*** Extracted entries Section Begins ***

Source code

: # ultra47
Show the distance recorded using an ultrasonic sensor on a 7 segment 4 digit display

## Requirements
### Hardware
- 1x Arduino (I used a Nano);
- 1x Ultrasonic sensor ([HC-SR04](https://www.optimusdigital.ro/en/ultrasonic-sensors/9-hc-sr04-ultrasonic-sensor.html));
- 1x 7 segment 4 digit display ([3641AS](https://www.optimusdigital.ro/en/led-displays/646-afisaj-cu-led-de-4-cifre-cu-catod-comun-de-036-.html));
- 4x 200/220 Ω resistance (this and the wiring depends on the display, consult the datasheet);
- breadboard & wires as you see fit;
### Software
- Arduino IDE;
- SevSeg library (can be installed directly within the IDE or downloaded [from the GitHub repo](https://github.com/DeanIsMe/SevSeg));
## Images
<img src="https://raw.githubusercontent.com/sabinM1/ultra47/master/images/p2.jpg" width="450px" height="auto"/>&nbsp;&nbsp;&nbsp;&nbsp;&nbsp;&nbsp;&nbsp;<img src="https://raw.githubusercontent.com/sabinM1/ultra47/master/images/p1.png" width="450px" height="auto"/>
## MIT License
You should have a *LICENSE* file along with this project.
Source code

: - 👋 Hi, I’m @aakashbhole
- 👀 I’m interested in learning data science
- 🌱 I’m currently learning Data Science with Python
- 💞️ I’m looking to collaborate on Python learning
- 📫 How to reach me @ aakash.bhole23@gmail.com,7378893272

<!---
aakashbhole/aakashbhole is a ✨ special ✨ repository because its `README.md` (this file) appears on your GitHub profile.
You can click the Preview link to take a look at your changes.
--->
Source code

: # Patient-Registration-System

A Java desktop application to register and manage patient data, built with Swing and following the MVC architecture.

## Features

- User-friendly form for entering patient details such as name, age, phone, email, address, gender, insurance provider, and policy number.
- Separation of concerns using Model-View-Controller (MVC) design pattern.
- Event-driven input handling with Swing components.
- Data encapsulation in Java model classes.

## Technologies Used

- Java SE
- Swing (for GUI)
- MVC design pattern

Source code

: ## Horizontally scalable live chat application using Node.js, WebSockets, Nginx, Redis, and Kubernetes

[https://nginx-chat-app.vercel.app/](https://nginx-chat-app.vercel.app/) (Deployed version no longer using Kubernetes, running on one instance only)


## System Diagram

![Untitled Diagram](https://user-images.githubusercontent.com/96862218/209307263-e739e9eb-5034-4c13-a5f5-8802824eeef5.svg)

*** Extracted entries Section Ends ***
*** Extracted entries Section Begins ***

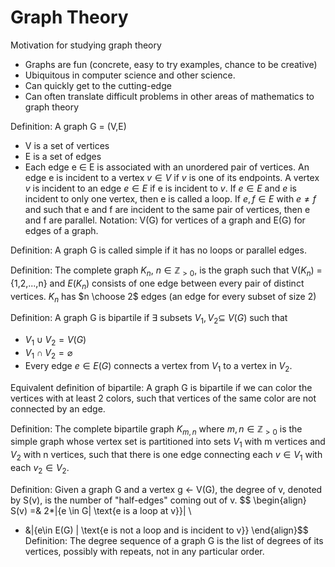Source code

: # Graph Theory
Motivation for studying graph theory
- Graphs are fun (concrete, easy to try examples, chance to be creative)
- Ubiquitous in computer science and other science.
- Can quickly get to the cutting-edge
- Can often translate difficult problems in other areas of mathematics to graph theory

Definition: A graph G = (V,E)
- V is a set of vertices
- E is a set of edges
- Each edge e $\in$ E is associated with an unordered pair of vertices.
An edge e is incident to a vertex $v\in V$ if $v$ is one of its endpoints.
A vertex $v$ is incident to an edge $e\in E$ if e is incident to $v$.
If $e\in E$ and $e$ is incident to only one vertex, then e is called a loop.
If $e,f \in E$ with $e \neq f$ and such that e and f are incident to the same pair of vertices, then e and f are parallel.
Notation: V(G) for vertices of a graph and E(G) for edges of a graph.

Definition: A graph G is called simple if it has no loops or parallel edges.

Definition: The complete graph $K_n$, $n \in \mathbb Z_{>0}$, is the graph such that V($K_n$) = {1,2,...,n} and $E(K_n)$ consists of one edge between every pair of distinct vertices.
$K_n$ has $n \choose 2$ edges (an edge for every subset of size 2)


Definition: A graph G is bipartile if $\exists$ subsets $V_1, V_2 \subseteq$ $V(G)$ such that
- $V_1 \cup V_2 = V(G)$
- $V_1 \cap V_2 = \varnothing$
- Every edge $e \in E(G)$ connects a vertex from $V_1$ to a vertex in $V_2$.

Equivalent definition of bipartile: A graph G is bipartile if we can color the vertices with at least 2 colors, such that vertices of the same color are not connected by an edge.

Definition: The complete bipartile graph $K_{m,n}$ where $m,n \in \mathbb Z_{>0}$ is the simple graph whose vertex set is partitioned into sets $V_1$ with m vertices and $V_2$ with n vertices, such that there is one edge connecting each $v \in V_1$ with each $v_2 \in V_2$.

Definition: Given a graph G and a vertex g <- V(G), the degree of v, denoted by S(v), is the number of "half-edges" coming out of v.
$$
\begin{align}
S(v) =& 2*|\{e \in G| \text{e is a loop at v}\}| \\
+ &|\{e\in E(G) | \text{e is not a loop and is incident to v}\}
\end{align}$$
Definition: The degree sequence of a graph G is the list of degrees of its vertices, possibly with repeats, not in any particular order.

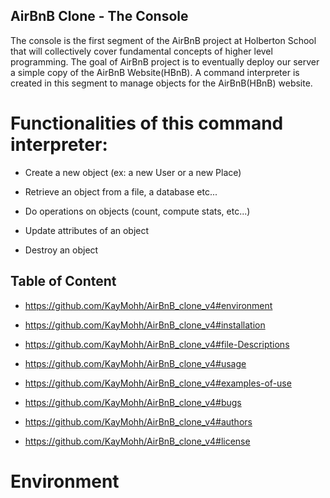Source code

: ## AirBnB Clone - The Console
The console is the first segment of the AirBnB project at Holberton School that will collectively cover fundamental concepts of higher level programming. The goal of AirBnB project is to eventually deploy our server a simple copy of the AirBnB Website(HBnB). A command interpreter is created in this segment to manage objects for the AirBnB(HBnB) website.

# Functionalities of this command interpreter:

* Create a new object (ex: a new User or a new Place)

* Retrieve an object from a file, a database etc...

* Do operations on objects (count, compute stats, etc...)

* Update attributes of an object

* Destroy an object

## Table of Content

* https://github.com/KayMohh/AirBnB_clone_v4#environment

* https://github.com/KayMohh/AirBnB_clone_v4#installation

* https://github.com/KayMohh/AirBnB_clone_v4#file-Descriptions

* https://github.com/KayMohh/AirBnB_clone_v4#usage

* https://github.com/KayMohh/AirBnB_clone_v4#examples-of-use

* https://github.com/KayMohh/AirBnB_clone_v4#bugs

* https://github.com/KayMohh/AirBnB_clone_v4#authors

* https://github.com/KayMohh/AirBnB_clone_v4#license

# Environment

*** Extracted entries Section Ends ***

> **Activity**
Print everything in the data from the line containing "Definition: A graph G is called" down to the line containing "subset of size 2)", both of those lines included, with each line copied exactly as it appears.

> **Response**
Definition: A graph G is called simple if it has no loops or parallel edges.

Definition: The complete graph $K_n$, $n \in \mathbb Z_{>0}$, is the graph such that V($K_n$) = {1,2,...,n} and $E(K_n)$ consists of one edge between every pair of distinct vertices.
$K_n$ has $n \choose 2$ edges (an edge for every subset of size 2)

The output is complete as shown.